Capture audio to a different recorder (e.g. a Mac via the player's audio outputs) while the DdD captures RF simultaneously.

  • Still no clock synchronisation between devices, so drift accumulates over the tape.
  • Still need to manually figure out the start offset.
  • Different sample rates and timing references; manual extraction and alignment workflow.

Two Domesday Duplicators

Use one DdD for video RF, another configured for audio RF capture.

  • Expensive — two DdDs.
  • The original DomesdayDuplicator software was GUI-only with no way to start both captures programmatically at exactly the same moment.
  • You still need to synchronise the clocks between the two units.
  • Audio still needs alignment and drift compensation.

The underlying blocker all three of these ran into was that the DomesdayDuplicator software had no command-line interface. Without programmatic capture control, true automation wasn't possible, and "two captures at the same moment" was always going to have an uncontrolled offset. The first step of this toolkit's solution was to add command-line flags to the DomesdayDuplicator software itself — see Foundation: command-line control below.

The Solution

The toolkit uses a three-part solution:

flowchart LR
    A["Clockgen Lite<br/>(synchronises capture clocks)"] --> B["Offset Calculation<br/>(measures audio_delay)"]
    B --> C["VhsDecodeAutoAudioAlign<br/>(corrects VCR speed wobble)"]
    C --> D["Perfectly Synced Audio<br/>(in _final.mkv)"]
Loading

Foundation: command-line control for DomesdayDuplicator

Before any of the three sync parts can do their job, both captures need to start on the same trigger. The original DomesdayDuplicator software was GUI-only — there was no way to start a capture programmatically, which made true synchronisation impossible. As part of this project, command-line flags were added to the DomesdayDuplicator software:

DomesdayDuplicator --start-capture --headless   # start capture, no GUI
DomesdayDuplicator --stop-capture               # stop capture programmatically

The capture script (ddd_clockgen_sync.py) uses these flags to start the RF capture and the audio capture together with precise timing.

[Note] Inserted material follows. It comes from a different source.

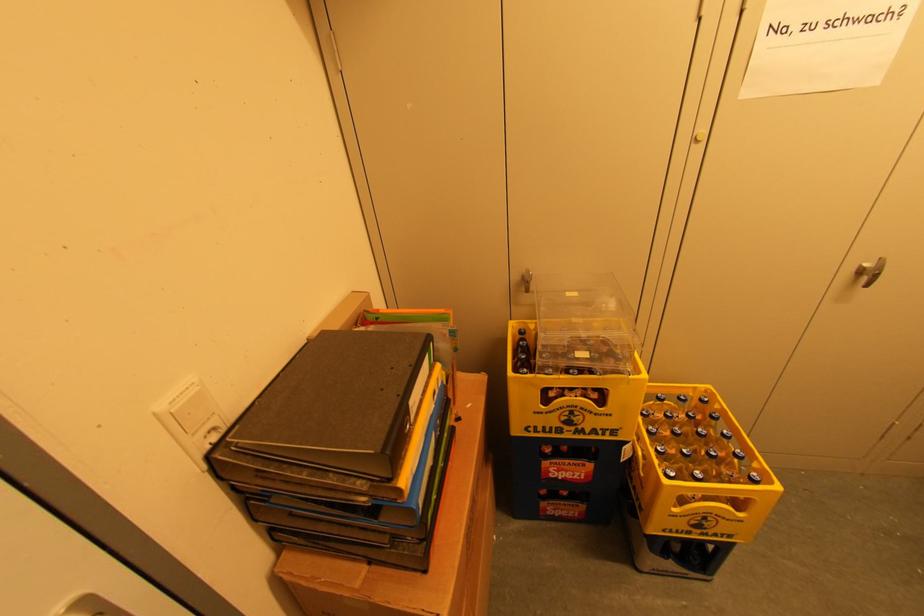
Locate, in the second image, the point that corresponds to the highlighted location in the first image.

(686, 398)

This is the foundation that makes everything else on this page possible.

Part 1: Clockgen Lite

Clockgen Lite is a hardware modification that clocks both the Domesday Duplicator and your audio ADC from the same master clock source.

Benefits:

  • Sample-level synchronisation
  • No clock drift between RF and audio
  • Wow and flutter captured identically in both streams

Part 2: Initial Offset Calculation

Even with synchronised clocks, the two capture processes start at slightly different times. The toolkit measures this offset using the VHS Timecode Calibration system:

  1. Generate a calibration video with embedded timecodes (visual + audio FSK)
  2. Record to VHS and capture back
  3. Analyse to compare where the same timecode appears in video vs audio
  4. Save the measured offset to configuration

The offset is typically 500-700ms and remains consistent for your hardware setup. Once calibrated, the offset is automatically applied during capture.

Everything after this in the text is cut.